Had dinner with Toby at Pace..his steak cost $50.  My soup $8.  I drew these:

Lil Dog in the Snow

I attended my first acting class this evening in a squalid theatre on the east side. Sixteen of us, two of us were over the age of 35, Mary-Elizabeth and me.

As I sat listening to the instructor I was so frightened it almost took my breath away.   I had an allergic reaction to the fear.  My throat closing, my face flushed, my knuckles swollen.

I didn’t want to be there.  I didn’t want anyone to see how clumsy and inept I am.

Yet, after a few minutes, I began to feel comfortable and after 30 minutes I was totally at peace.   The instructor encouraged us to make fools of ourselves and I relished the opportunity.  The instructor told us that we would feel insulted, that we shouldn’t THINK.   He told us to ‘go with the feelings’ he insisted that we didn’t manufacture jokes.  That we learn to cut each other slack.  The youngsters didn’t know how to do that-to look after each other.   Mary-Elizabeth and I knew how to make space for the others because we came from a different time in space.

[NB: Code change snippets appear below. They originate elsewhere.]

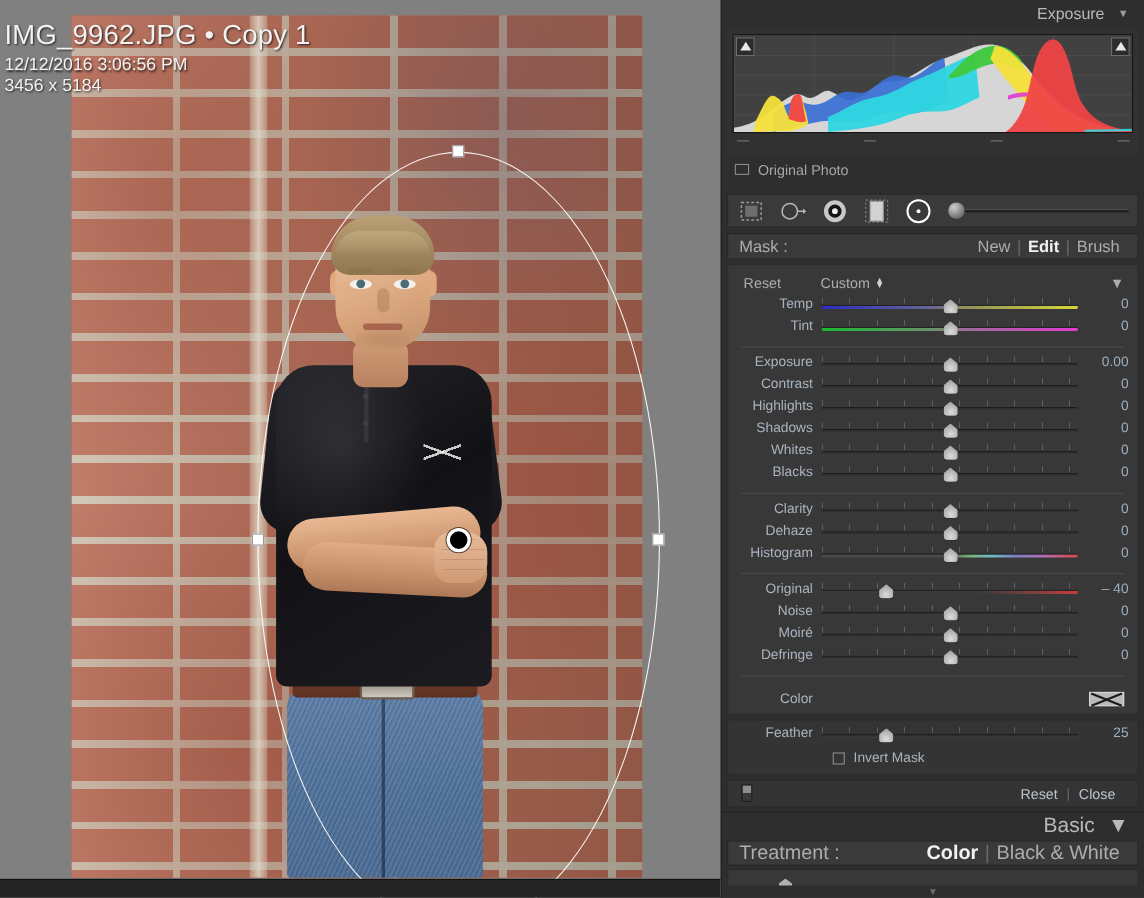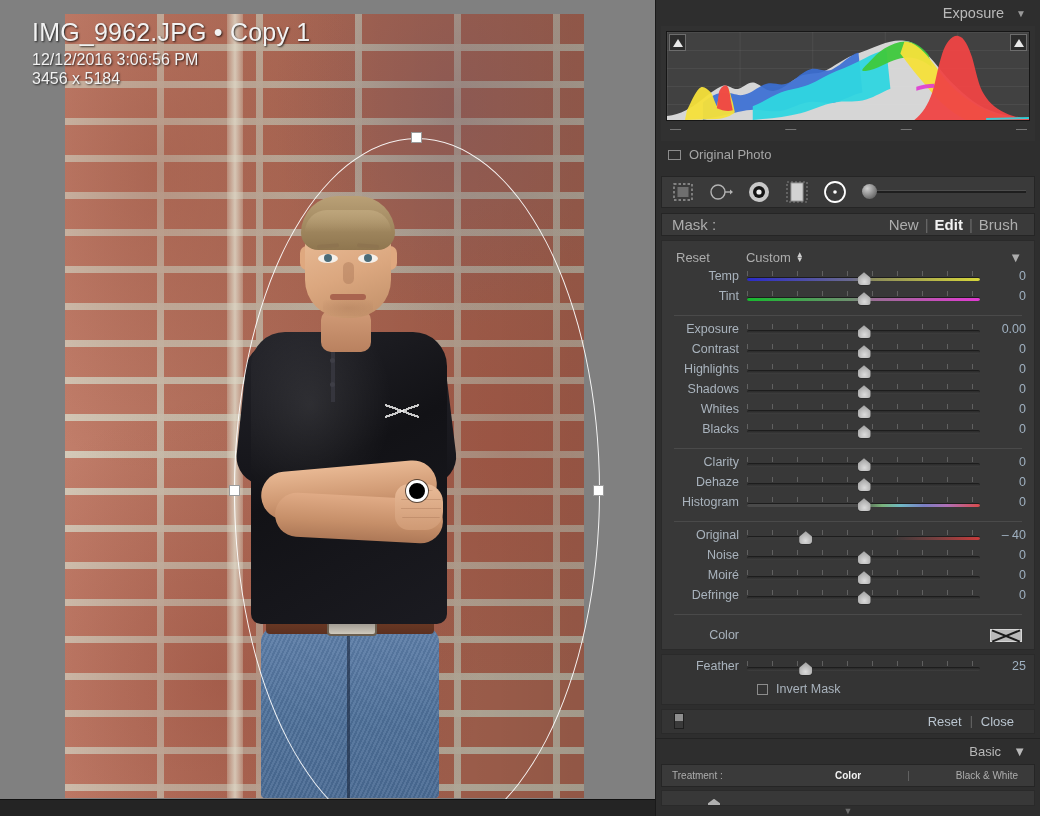--- a/index.html
+++ b/index.html
@@ -193,21 +193,21 @@
     border-radius: 50%; background: #000; border: 3px solid #fff;
     box-shadow: 0 0 0 1px rgba(0,0,0,0.6);
   }
   #pin::after {
     content: ""; position: absolute; left: 50%; top: 50%;
     width: 8px; height: 8px; margin: -4px 0 0 -4px;
     border-radius: 50%; background: #000;
   }
   
   #info {
-    position: absolute; left: 32px; top: 18px;
+    position: absolute; left: 4px; top: 18px;
     color: #f2f2f2; text-shadow: 1px 1px 2px rgba(0,0,0,0.75);
     pointer-events: none; z-index: 9;
   }
   #info-title { font-size: 25px; font-weight: 400; letter-spacing: .2px; line-height: 1.15; }
   #info-date { font-size: 16px; margin-top: 3px; line-height: 1.2; }
   #info-dims { font-size: 16px; line-height: 1.2; }
 
   
   #right {
     width: 385px; height: 816px;
@@ -359,26 +359,26 @@
     width: 10px; height: 16px;
     background: linear-gradient(to bottom, #8e8e8e 0 50%, #3a3a3a 50% 100%);
     border: 1px solid #1e1e1e;
   }
   #bottom-bar .spacer { flex: 1; }
   .bb-link { color: #b9c4ce; font-size: 13px; padding: 0 8px; }
 
   
   #basic-head {
     height: 30px; display: flex; align-items: center; justify-content: flex-end;
-    padding-right: 14px; gap: 12px; color: #b9b9b9; font-size: 13px;
+    padding-right: 14px; gap: 12px; color: #b9b9b9; font-size: 19px;
     border-top: 1px solid #232323; margin-top: 4px;
   }
   #treat-row {
     margin: 0 5px; height: 26px; background: #3a3a3a; border: 1px solid #252525;
-    display: flex; align-items: center; padding: 0 10px; font-size: 10px; color: #adadad; gap: 40px;
+    display: flex; align-items: center; padding: 0 10px; font-size: 18px; color: #adadad;
   }
   #treat-row .spacer { flex: 1; }
   #basic-tail { margin: 3px 5px 0; height: 18px; background: #383838; border: 1px solid #2a2a2a; position: relative; overflow: hidden; }
   #basic-tail .tiny-thumb {
     position: absolute; left: 46px; top: 8px; width: 12px; height: 10px;
     background: #b0b0b0; clip-path: polygon(50% 0%, 100% 45%, 100% 100%, 0% 100%, 0% 45%);
   }
   #panel-caret {
     height: 12px; display: flex; align-items: center; justify-content: center;
     color: #6d6d6d; font-size: 9px;

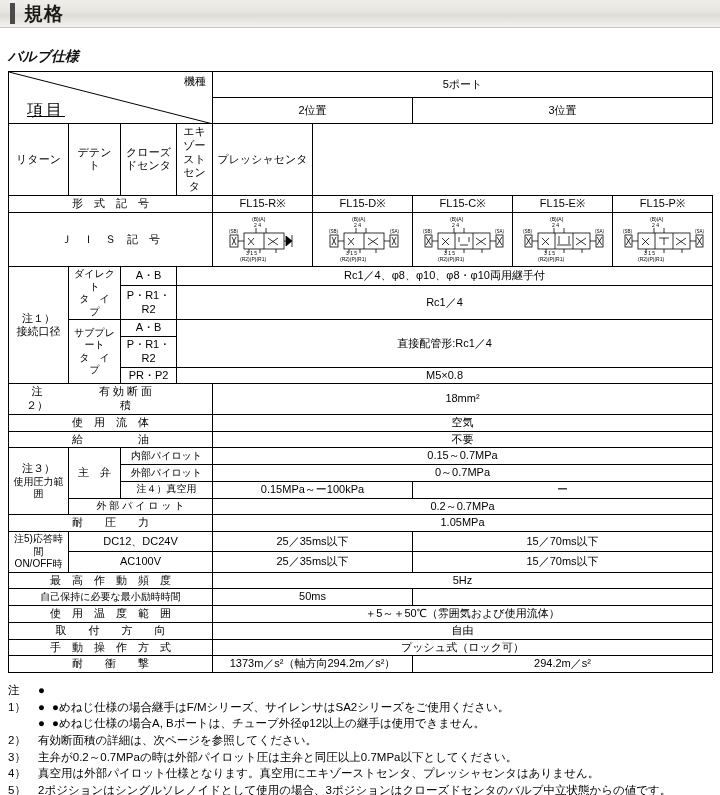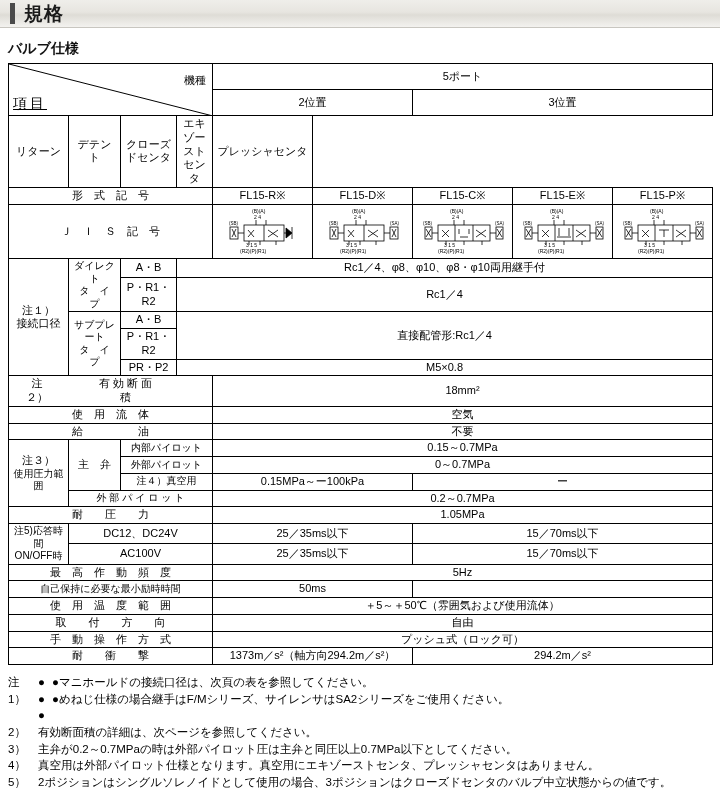--- a/index.html
+++ b/index.html
@@ -29,24 +29,25 @@
     margin-right: 9px;
   }
   .banner .title {
     font-size: 19px;
     font-weight: bold;
     color: #1a1a1a;
     letter-spacing: 1px;
   }
   
   .section-title {
-    margin: 12px 0 5px 8px;
+    margin: 20px 0 5px 8px;
     font-size: 14px;
     font-weight: bold;
     color: #111;
+    font-style: italic;
   }
   
   table.spec {
     border-collapse: collapse;
     width: 704px;
     margin-left: 8px;
     font-size: 11px;
     color: #000;
     table-layout: fixed;
   }
@@ -66,27 +67,27 @@
     gap: 43px;
   }
   .diag-cell { padding: 2px 1px; height: 52px; }
   .hdr-diag {
     position: relative;
     height: 52px;
     padding: 0;
   }
   .hdr-diag .mach {
     position: absolute;
-    right: 6px; top: 10px;
+    right: 6px; top: 3px;
     font-size: 11px;
   }
   .hdr-diag .item {
     position: absolute;
-    left: 4px; bottom: 3px;
-    font-size: 14px;
+    left: 18px; bottom: 3px;
+    font-size: 16px;
     letter-spacing: 3px;
     text-decoration: underline;
   }
   .hdr-diag svg { position: absolute; left: 0; top: 0; }
   .small { font-size: 10px; }
   
   .notes {
     margin: 9px 0 0 8px;
     font-size: 11.5px;
     color: #000;
@@ -428,28 +429,28 @@
   </tbody>
     </table>
 
   <div class="notes">
 
     <div class="note-row">
       <div class="note-num">注1）</div>
       <div class="note-body">
         <div class="bullet-row">
           <span class="bullet">●</span>
-          <span>●マニホールドの接続口径は、次頁の表を参照してください。</span>
         </div>
         <div class="bullet-row">
           <span class="bullet">●</span>
           <span>●めねじ仕様の場合継手はF/Mシリーズ、サイレンサはSA2シリーズをご使用ください。</span>
         </div>
         <div class="bullet-row">
           <span class="bullet">●</span>
+          <span>●めねじ仕様の場合A, Bポートは、チューブ外径φ12以上の継手は使用できません。</span>
         </div>
       </div>
     </div>
 
     <div class="note-row">
       <div class="note-num">2）</div>
       <div class="note-body">有効断面積の詳細は、次ページを参照してください。</div>
     </div>
 
     <div class="note-row">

After the first 30 minutes I could no longer hear the internal critic-you know the one-the one who tells you you are a bad writer, bad person for trying.  He looks at me knowingly, with my grand mothers eyes, wanting to know who the fuck I am to think I can TRY.  Who told you that you could TRY?  Could fight back?  Could make art?  Who told you?

WHO?

The others were very cautious of me.   I liked that I understood their caution.  I understood them.  They were so frail and sensitive.  Not the two old farts.  We weren’t frail or sensitive.  We were just having fun.  You could see that they were sniggering at me but I just didn’t care.

I was having a blast.

Some of them, the others, some of them sparkled, some of them were just lousy.  I knew immediately that I was lousy.  I knew I was bad but I didn’t care.  I didn’t have any shame whatsoever this evening.

Tonight the class was about freeing my soul not tethering it to shame.

We poured out onto the cold street laughing and happy.